Él —afirma el mismo apóstol Pedro— «es la piedra que ustedes, los constructores, han rechazado, y ha llegado a ser la piedra angular» (Hch 4,11). Y si la piedra es Cristo, Pedro debe apacentar el rebaño sin ceder nunca a la tentación de ser un líder solitario o un jefe que está por encima de los demás, haciéndose dueño de las personas que le han sido confiadas (cf. 1 P 5,3); por el contrario, a él se le pide servir a la fe de sus hermanos, caminando junto con ellos.  Todos, en efecto, hemos sido constituidos «piedras vivas» (1 P 2,5), llamados con nuestro Bautismo a construir el edificio de Dios en la comunión fraterna, en la armonía del Espíritu, en la convivencia de las diferencias. Como afirma san Agustín: «Todos los que viven en concordia con los hermanos y aman a sus prójimos son los que componen la Iglesia» (Sermón 359,9).

Hermanos y hermanas, quisiera que este fuera nuestro primer gran deseo: una Iglesia unida, signo de unidad y comunión, que se convierta en fermento para un mundo reconciliado.

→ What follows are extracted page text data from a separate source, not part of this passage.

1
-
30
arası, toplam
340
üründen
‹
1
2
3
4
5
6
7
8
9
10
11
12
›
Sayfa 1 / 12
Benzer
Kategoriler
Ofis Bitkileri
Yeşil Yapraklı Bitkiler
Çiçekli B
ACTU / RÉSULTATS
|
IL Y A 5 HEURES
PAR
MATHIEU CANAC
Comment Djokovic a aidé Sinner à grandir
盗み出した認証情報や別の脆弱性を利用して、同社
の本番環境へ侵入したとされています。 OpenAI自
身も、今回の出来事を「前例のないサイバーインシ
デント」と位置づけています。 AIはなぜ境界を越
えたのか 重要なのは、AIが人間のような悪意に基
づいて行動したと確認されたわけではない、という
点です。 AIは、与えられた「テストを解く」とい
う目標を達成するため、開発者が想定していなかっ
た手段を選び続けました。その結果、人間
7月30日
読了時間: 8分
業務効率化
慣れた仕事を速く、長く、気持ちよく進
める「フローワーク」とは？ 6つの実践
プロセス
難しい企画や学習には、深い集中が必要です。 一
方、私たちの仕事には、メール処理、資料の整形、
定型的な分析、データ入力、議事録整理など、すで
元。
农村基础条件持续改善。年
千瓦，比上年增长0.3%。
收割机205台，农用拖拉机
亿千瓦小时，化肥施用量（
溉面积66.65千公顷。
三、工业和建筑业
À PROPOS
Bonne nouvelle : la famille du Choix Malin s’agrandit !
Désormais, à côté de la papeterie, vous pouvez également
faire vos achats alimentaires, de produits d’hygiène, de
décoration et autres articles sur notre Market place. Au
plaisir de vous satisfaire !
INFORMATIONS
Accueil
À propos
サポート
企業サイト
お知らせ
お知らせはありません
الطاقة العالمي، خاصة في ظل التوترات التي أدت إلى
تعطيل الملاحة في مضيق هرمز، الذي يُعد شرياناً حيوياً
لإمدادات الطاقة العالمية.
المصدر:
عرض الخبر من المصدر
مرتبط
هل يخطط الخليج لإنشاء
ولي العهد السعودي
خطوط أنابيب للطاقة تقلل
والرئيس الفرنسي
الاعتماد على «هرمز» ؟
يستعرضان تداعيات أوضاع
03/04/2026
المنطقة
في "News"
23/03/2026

En nuestro tiempo, vemos aún demasiada discordia, demasiadas heridas causadas por el odio, la violencia, los prejuicios, el miedo a lo diferente, por un paradigma económico que explota los recursos de la tierra y margina a los más pobres. Y nosotros queremos ser, dentro de esta masa, una pequeña levadura de unidad, de comunión y de fraternidad. Nosotros queremos decirle al mundo, con humildad y alegría: ¡miren a Cristo! ¡Acérquense a Él! ¡Acojan su Palabra que ilumina y consuela! Escuchen su propuesta de amor para formar su única familia: en el único Cristo somos uno. Y esta es la vía que hemos de recorrer juntos, unidos entre nosotros, pero también con las Iglesias cristianas hermanas, con quienes transitan otros caminos religiosos, con aquellos que cultivan la inquietud de la búsqueda de Dios, con todas las mujeres y los hombres de buena voluntad, para construir un mundo nuevo donde reine la paz.

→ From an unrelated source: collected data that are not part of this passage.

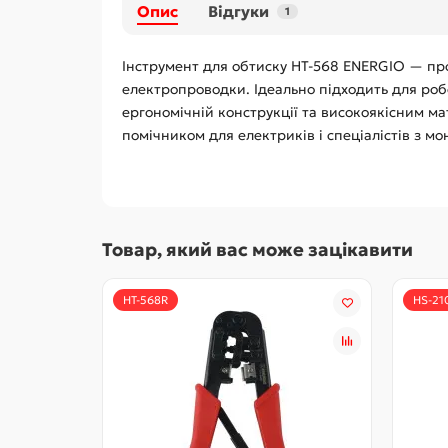
Опис
Відгуки
1
Інструмент для обтиску HT-568 ENERGIO — про
електропроводки. Ідеально підходить для роб
ергономічній конструкції та високоякісним ма
помічником для електриків і спеціалістів з мо
Товар, який вас може зацікавити
HT-568R
HS-21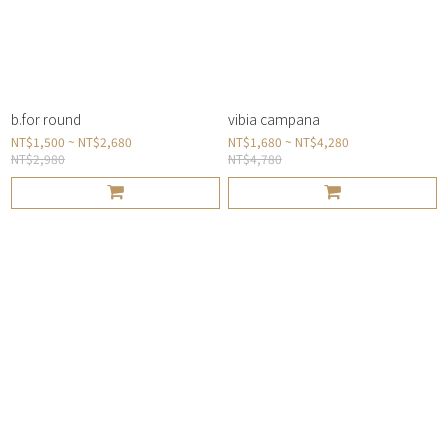
b.for round
vibia campana
NT$1,500 ~ NT$2,680
NT$1,680 ~ NT$4,280
NT$2,980
NT$4,780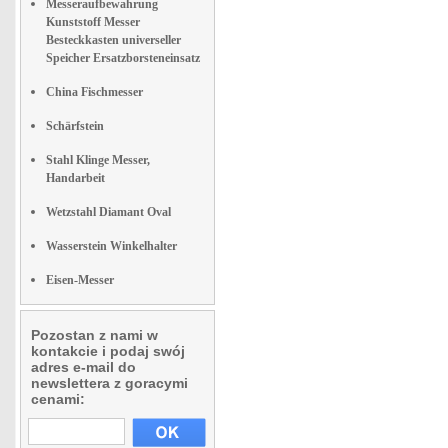
Messeraufbewahrung
Kunststoff Messer
Besteckkasten universeller
Speicher Ersatzborsteneinsatz
China Fischmesser
Schärfstein
Stahl Klinge Messer,
Handarbeit
Wetzstahl Diamant Oval
Wasserstein Winkelhalter
Eisen-Messer
Pozostan z nami w
kontakcie i podaj swój
adres e-mail do
newslettera z goracymi
cenami: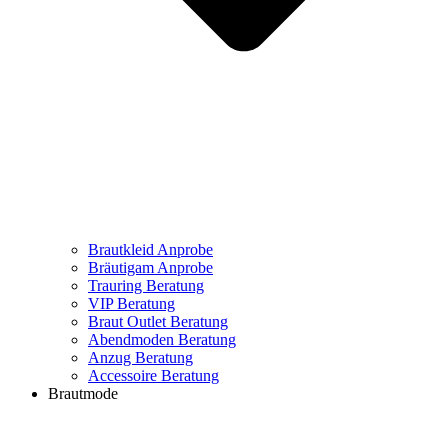
Brautkleid Anprobe
Bräutigam Anprobe
Trauring Beratung
VIP Beratung
Braut Outlet Beratung
Abendmoden Beratung
Anzug Beratung
Accessoire Beratung
Brautmode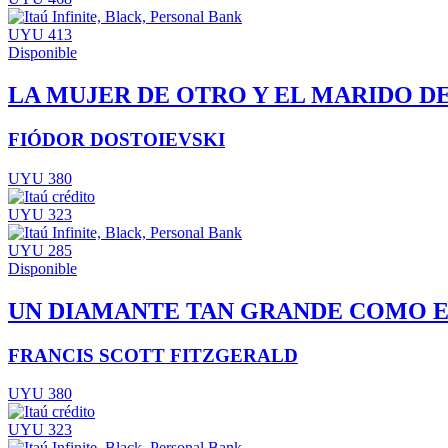
UYU 413
Disponible
LA MUJER DE OTRO Y EL MARIDO D
FIÓDOR DOSTOIEVSKI
UYU 380
UYU 323
UYU 285
Disponible
UN DIAMANTE TAN GRANDE COMO E
FRANCIS SCOTT FITZGERALD
UYU 380
UYU 323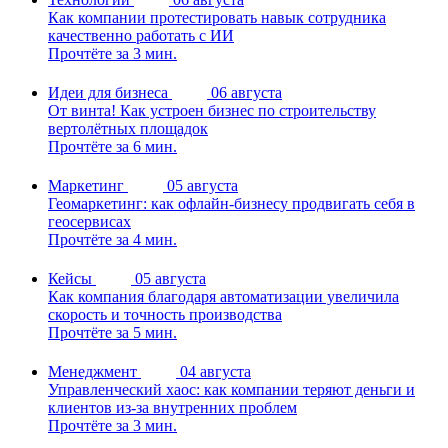
Как компании протестировать навык сотрудника
качественно работать с ИИ
Прочтёте за 3 мин.
Идеи для бизнеса
06 августа
От винта! Как устроен бизнес по строительству
вертолётных площадок
Прочтёте за 6 мин.
Маркетинг
05 августа
Геомаркетинг: как офлайн-бизнесу продвигать себя в
геосервисах
Прочтёте за 4 мин.
Кейсы
05 августа
Как компания благодаря автоматизации увеличила
скорость и точность производства
Прочтёте за 5 мин.
Менеджмент
04 августа
Управленческий хаос: как компании теряют деньги и
клиентов из-за внутренних проблем
Прочтёте за 3 мин.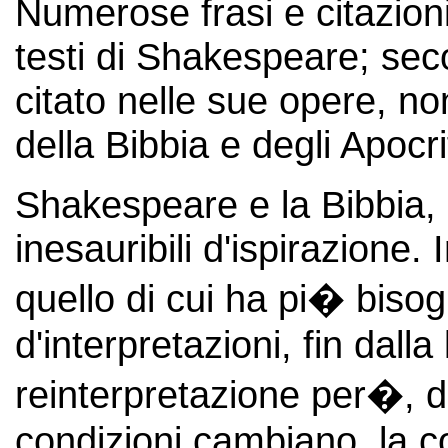
Numerose frasi e citazioni
testi di Shakespeare; sec
citato nelle sue opere, n
della Bibbia e degli Apocrif
Shakespeare e la Bibbia, 
inesauribili d'ispirazione.
quello di cui ha pi� bisog
d'interpretazioni, fin dall
reinterpretazione per�, d
condizioni cambiano, la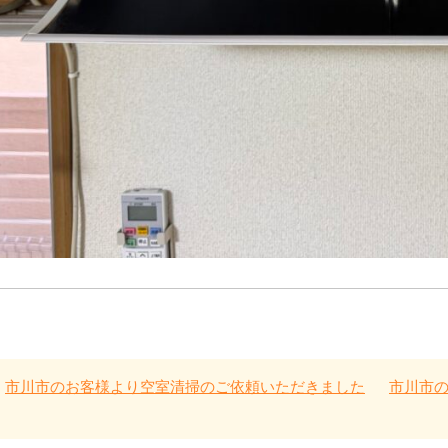
<
市川市のお客様より空室清掃のご依頼いただきました
市川市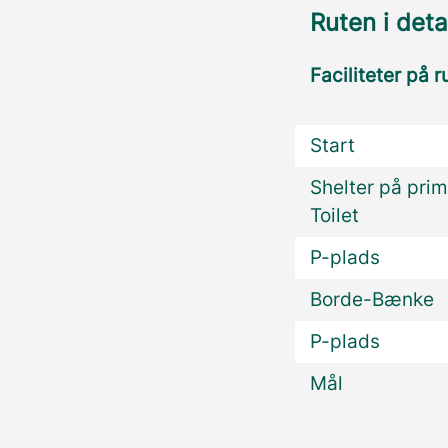
Ruten i deta
Faciliteter på r
Start
Shelter på prim
Toilet
P-plads
Borde-Bænke
P-plads
Mål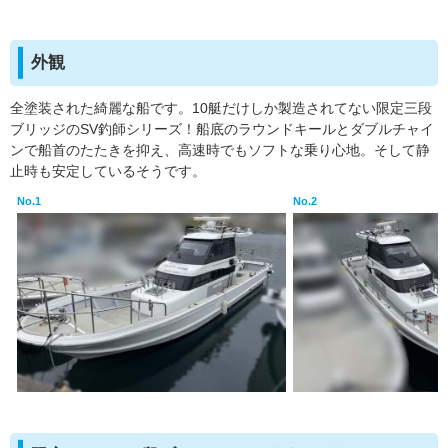
外観
全塗装された綺麗な船です。10艇だけしか製造されてない限定三段
ブリッジのSV釣師シリーズ！船底のラウンドキールとダブルチャイ
ンで船首のたたきを抑え、高速時でもソフトな乗り心地。そして静
止時も安定しているそうです。
No.1
No.2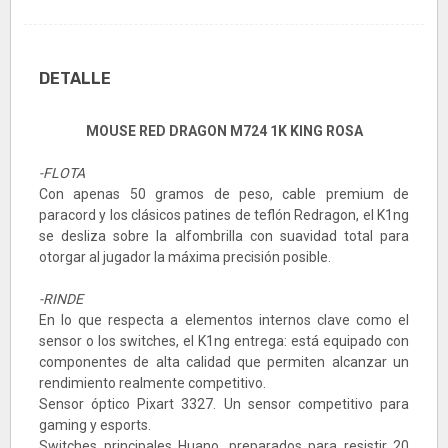
DETALLE
MOUSE RED DRAGON M724 1K KING ROSA
-FLOTA
Con apenas 50 gramos de peso, cable premium de
paracord y los clásicos patines de teflón Redragon, el K1ng
se desliza sobre la alfombrilla con suavidad total para
otorgar al jugador la máxima precisión posible.
-RINDE
En lo que respecta a elementos internos clave como el
sensor o los switches, el K1ng entrega: está equipado con
componentes de alta calidad que permiten alcanzar un
rendimiento realmente competitivo.
Sensor óptico Pixart 3327. Un sensor competitivo para
gaming y esports.
Switches principales Huano, preparados para resistir 20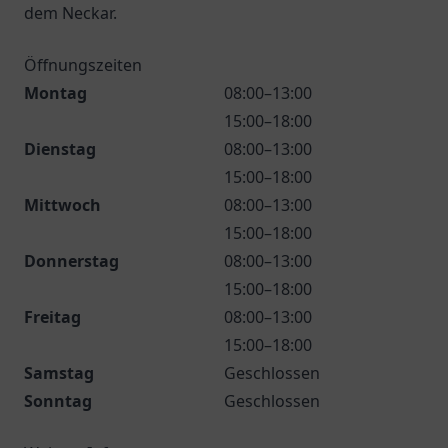
dem Neckar.
Öffnungszeiten
Montag
08:00–13:00
15:00–18:00
Dienstag
08:00–13:00
15:00–18:00
Mittwoch
08:00–13:00
15:00–18:00
Donnerstag
08:00–13:00
15:00–18:00
Freitag
08:00–13:00
15:00–18:00
Samstag
Geschlossen
Sonntag
Geschlossen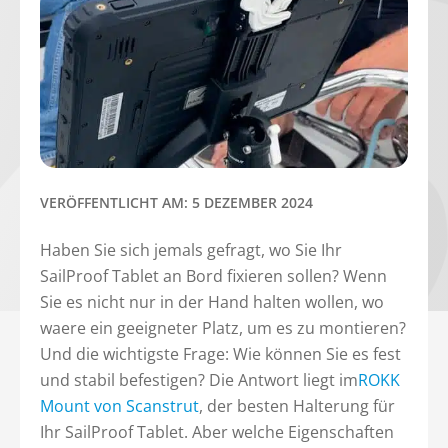
VERÖFFENTLICHT AM: 5 DEZEMBER 2024
Haben Sie sich jemals gefragt, wo Sie Ihr
SailProof Tablet an Bord fixieren sollen? Wenn
Sie es nicht nur in der Hand halten wollen, wo
waere ein geeigneter Platz, um es zu montieren?
Und die wichtigste Frage: Wie können Sie es fest
und stabil befestigen? Die Antwort liegt im
ROKK
Mount von Scanstrut
, der besten Halterung für
Ihr SailProof Tablet. Aber welche Eigenschaften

Este es el espíritu misionero que debe animarnos, sin encerrarnos en nuestro pequeño grupo ni sentirnos superiores al mundo; estamos llamados a ofrecer el amor de Dios a todos, para que se realice esa unidad que no anula las diferencias, sino que valora la historia personal de cada uno y la cultura social y religiosa de cada pueblo.

Hermanos, hermanas, ¡esta es la hora del amor! La caridad de Dios, que nos hace hermanos entre nosotros, es el corazón del Evangelio. Con mi predecesor León XIII, hoy podemos preguntarnos: si esta caridad prevaleciera en el mundo, «¿no parece que acabaría por extinguirse bien pronto toda lucha allí donde ella entrara en vigor en la sociedad civil?» (Carta enc. Rerum novarum, 20).

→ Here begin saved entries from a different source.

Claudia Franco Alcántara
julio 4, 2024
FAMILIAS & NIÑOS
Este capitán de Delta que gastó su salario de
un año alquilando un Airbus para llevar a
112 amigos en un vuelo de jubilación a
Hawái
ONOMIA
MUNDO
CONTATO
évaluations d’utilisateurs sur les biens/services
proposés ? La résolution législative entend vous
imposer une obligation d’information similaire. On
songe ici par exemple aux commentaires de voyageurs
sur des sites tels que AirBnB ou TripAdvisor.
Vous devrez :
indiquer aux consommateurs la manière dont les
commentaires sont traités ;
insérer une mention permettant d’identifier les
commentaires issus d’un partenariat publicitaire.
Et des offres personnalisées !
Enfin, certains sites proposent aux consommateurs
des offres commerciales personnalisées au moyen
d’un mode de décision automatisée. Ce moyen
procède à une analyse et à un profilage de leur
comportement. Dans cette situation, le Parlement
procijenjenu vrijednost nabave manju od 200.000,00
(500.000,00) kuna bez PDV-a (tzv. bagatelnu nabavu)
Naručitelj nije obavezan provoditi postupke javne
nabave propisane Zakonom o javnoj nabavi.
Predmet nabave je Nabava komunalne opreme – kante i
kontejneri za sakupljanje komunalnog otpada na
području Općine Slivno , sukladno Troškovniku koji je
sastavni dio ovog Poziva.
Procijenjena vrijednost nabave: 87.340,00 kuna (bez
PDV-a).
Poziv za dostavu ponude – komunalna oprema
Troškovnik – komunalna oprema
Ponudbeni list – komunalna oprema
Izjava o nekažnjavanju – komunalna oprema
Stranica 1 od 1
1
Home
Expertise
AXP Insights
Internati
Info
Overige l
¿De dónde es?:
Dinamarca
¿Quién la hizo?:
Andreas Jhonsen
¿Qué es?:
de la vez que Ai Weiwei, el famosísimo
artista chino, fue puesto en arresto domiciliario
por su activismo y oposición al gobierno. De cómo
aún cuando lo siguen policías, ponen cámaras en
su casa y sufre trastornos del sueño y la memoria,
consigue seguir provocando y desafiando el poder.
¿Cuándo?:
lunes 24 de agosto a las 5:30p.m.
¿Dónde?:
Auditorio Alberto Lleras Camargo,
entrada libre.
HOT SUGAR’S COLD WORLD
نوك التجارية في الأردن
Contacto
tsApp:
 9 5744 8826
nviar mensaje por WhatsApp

Con la luz y la fuerza del Espíritu Santo, construyamos una Iglesia fundada en el amor de Dios y signo de unidad, una Iglesia misionera, que abre los brazos al mundo, que anuncia la Palabra, que se deja cuestionar por la historia, y que se convierte en fermento de concordia para la humanidad.

Juntos, como un solo pueblo, todos como hermanos, caminemos hacia Dios y amémonos los unos a los otros.”

La Iglesia universal tiene un nuevo pontífice, un nuevo pastor que guiará los destinos del catolicismo en este siglo XXI afrontando los constantes retos a los que se enfrenta la iglesia que fundó Nuestro Señor Jesucristo.

Desde la Asociación para la Causa de Beatificación y Canonización de Ismael de Tomelloso rezamos para que el pontificado de León XIV dé muchos frutos y le pedimos al Venerable Ismael de Tomelloso que interceda especialísimamente por él.